The Boom Hierarchy – Bunkenberg
In honour of the CodeMesh conference this week, and as recommended in a recent tweet by Eric Meijer, today’s paper gives insight on some of our most fundamental data structures and the operations on them.
The Boom Hierarchy is the family of data structures tree, list, bag, and set, to be used with the functions reduce, map, filter. … the relations between the data structures are explained. No category theory required!

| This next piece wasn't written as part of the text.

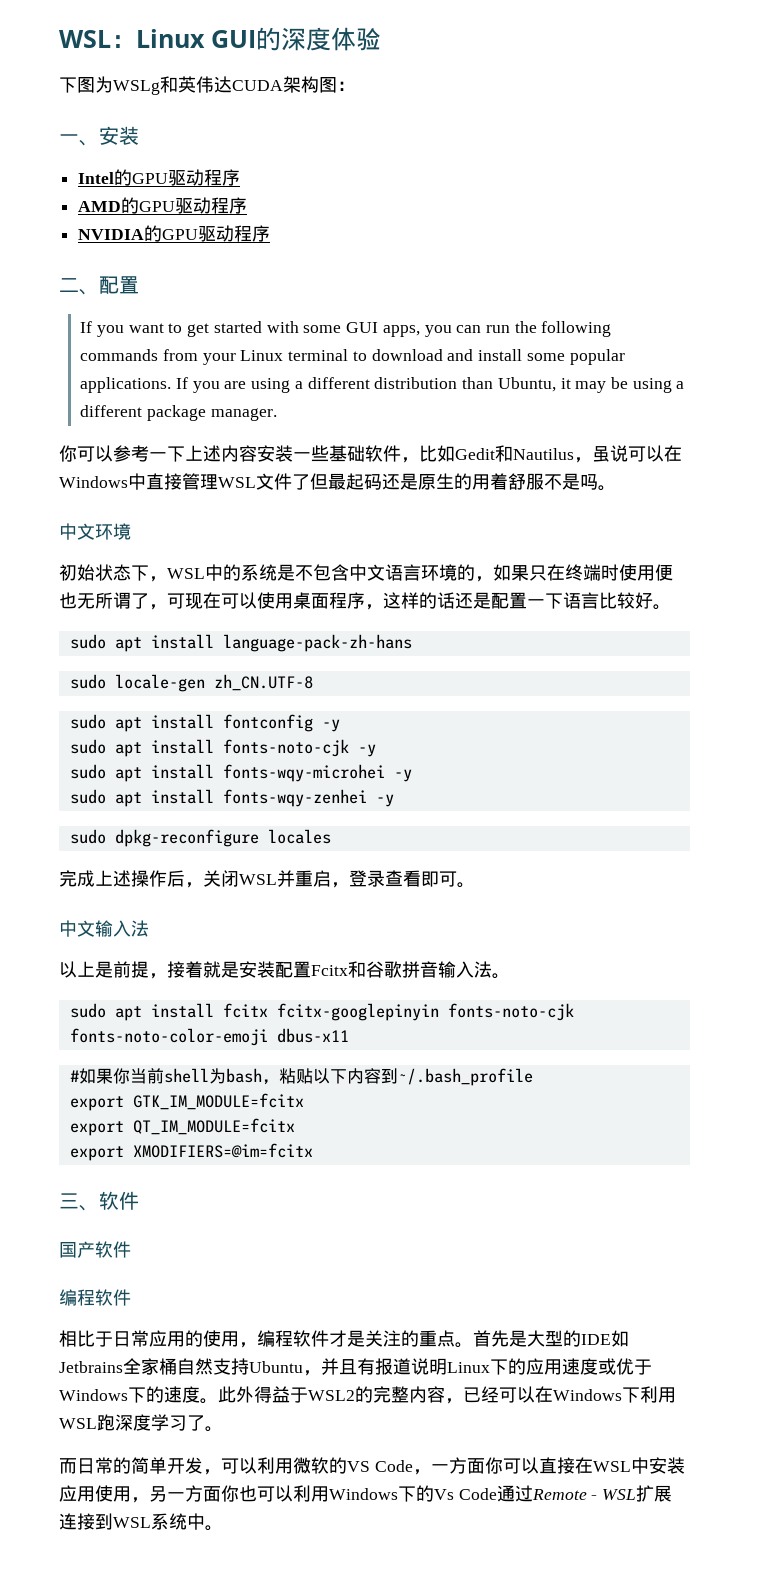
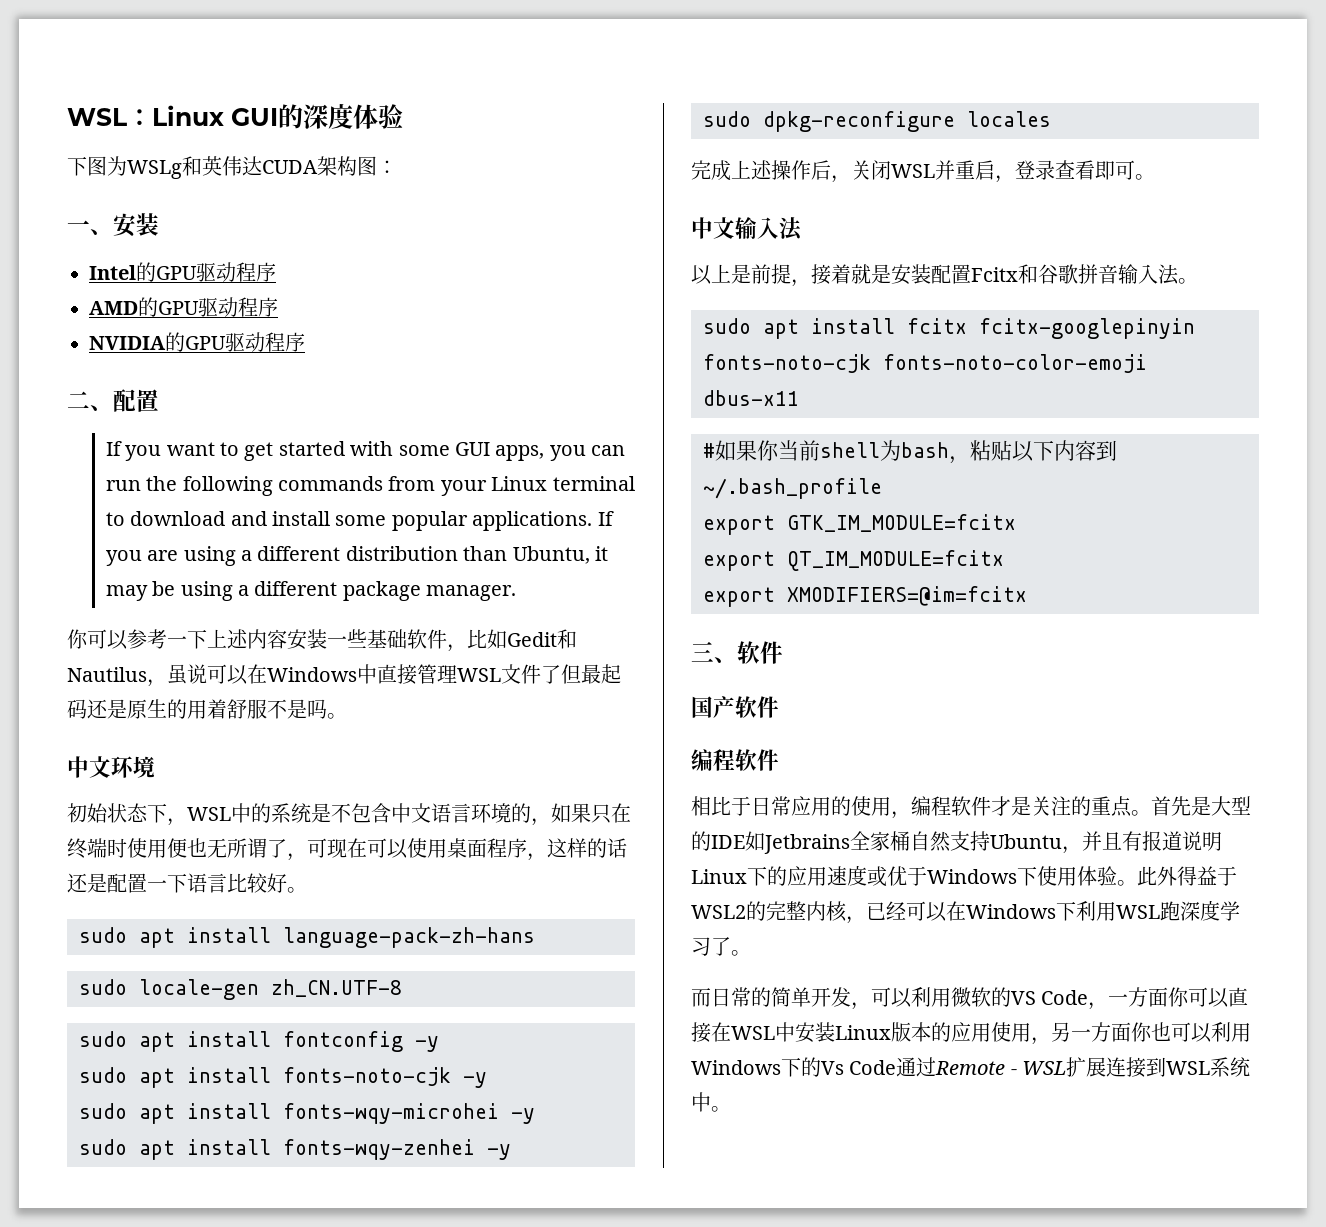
[146,1386,200,1403] 的速度 -> [1037,866,1117,886] 使用体验
[427,1386,445,1403] 容 -> [826,901,847,922] 核
(685, 1465) none -> [835,1022,951,1042] Linux版本的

Bunkenberg does use the word ‘homomorphism’ a lot though 😉 I find these sometimes intimidating sounding words a lot easier to get along with by picking apart them apart. So ‘homo’ meaning ‘the same’ (as in homogeneous), and ‘morph’ meaning ‘shape or form’. So homomorphism is things that have the same shape – or more precisely a relation between their shapes/forms such that you can translate from one to the other and back again.
At the core of the paper is a really simple idea: consider a binary operation (something that takes two arguments, such as ‘+’). There are four laws of interest that the operation may or may not obey. Using ++ to stand in for the binary operator, these are:
- The unit law – does the operation have a unit value U such that x++U = x and U ++ x = x. For sum, the unit value is 0.
- The associative law – (a ++ b) ++ c = a ++ (b++c)
- The commutative law – a ++ b = b ++ a
- Idempotency – a ++ a = a. (For example, set union)
A data structure (algebra) can either follow the restrictions implied by a given law, or not. If ‘1’ represents ‘follows the law’ and ‘0’ represents ‘does not follow the law’, and we code for each law in sequence, then we can characterise a data structure as e.g. 1100 (lists : obey the unit and associative laws, but not the commutative and idempotency ones). Thus there are 16 different combinations, and each one represents a different data structure! This collection of data structures is ‘the Boom Hierarchy’.
Reduce, map, and filter can be applied to all data structures in the hierarchy.
Any homomorphism from a free algebra (a data structure) can be defined as a combination of a map and a reduce.
The paper then goes on to highlight some of the data structures formed by the combinations of the laws, and some neat operations that can be formed using map and reduce.
For example, a set has code 1111, and existential qualification (‘there exists’), isEmpty, size, membership and more can all be defined using simple map and reduce translations.
A really neat introduction to the power of ‘algebraic thinking’.